Your answer must be an exact copy of the listing, with the images left out.

▶ **DATA SEGMENT**:
%%
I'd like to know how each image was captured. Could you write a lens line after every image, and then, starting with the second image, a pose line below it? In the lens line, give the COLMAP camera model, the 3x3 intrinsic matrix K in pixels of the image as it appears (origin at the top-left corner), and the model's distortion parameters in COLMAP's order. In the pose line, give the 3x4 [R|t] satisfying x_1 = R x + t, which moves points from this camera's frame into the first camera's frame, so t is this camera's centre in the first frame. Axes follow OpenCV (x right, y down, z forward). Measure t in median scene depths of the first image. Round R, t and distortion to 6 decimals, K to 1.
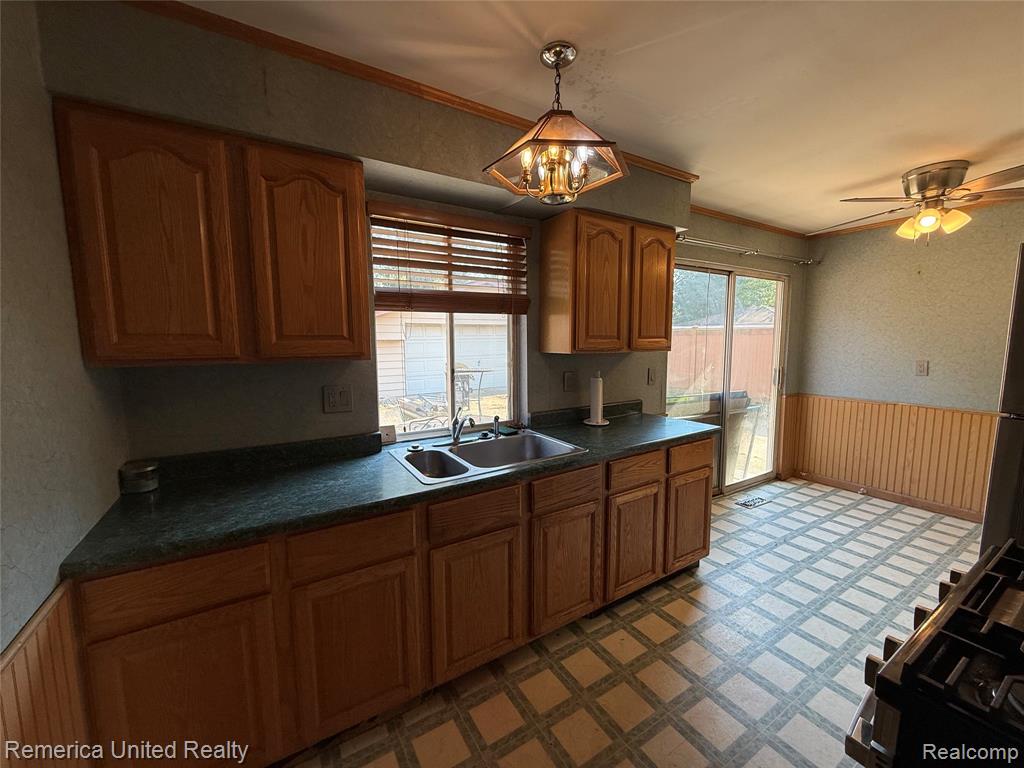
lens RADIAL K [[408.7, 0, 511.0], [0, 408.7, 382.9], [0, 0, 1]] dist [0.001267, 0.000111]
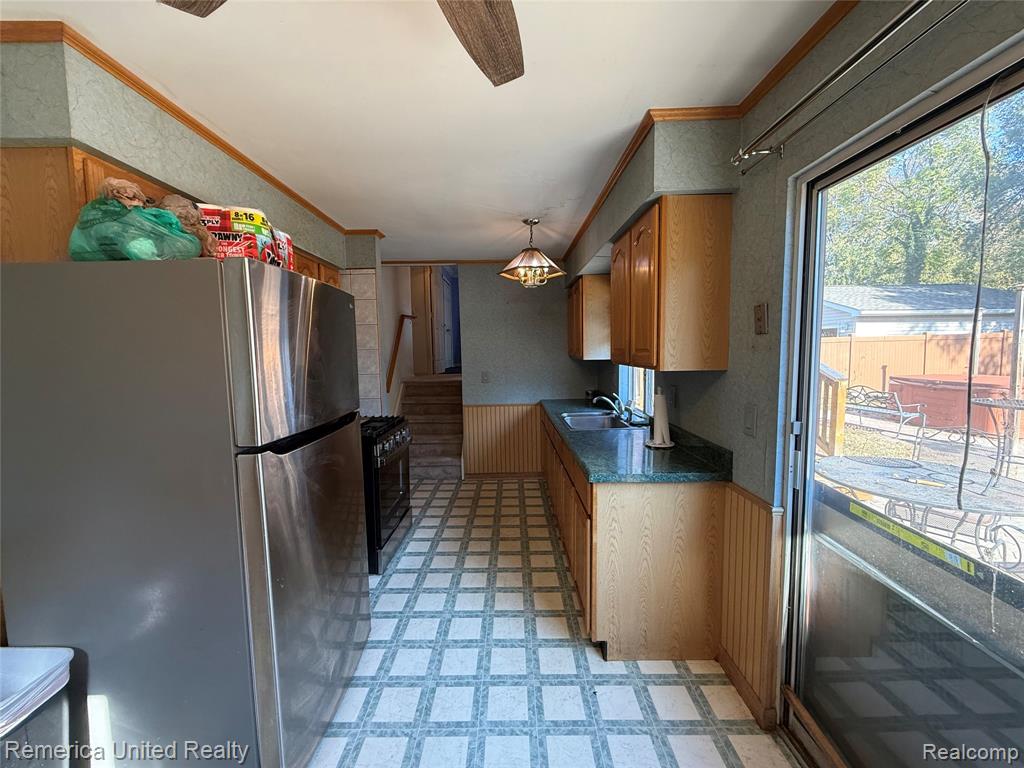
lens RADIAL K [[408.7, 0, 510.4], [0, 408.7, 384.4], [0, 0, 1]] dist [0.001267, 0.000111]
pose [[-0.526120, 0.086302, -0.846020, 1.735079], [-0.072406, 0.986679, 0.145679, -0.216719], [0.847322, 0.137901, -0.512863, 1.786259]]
%%
▶ **ANSWER BELOW**:
I'd like to know how each image was captured. Could you write a lens line after every image, and then, starting with the second image, a pose line below it? In the lens line, give the COLMAP camera model, the 3x3 intrinsic matrix K in pixels of the image as it appears (origin at the top-left corner), and the model's distortion parameters in COLMAP's order. In the pose line, give the 3x4 [R|t] satisfying x_1 = R x + t, which moves points from this camera's frame into the first camera's frame, so t is this camera's centre in the first frame. Axes follow OpenCV (x right, y down, z forward). Measure t in median scene depths of the first image. Round R, t and distortion to 6 decimals, K to 1.
lens RADIAL K [[408.7, 0, 511.0], [0, 408.7, 382.9], [0, 0, 1]] dist [0.001267, 0.000111]
lens RADIAL K [[408.7, 0, 510.4], [0, 408.7, 384.4], [0, 0, 1]] dist [0.001267, 0.000111]
pose [[-0.526120, 0.086302, -0.846020, 1.735079], [-0.072406, 0.986679, 0.145679, -0.216719], [0.847322, 0.137901, -0.512863, 1.786259]]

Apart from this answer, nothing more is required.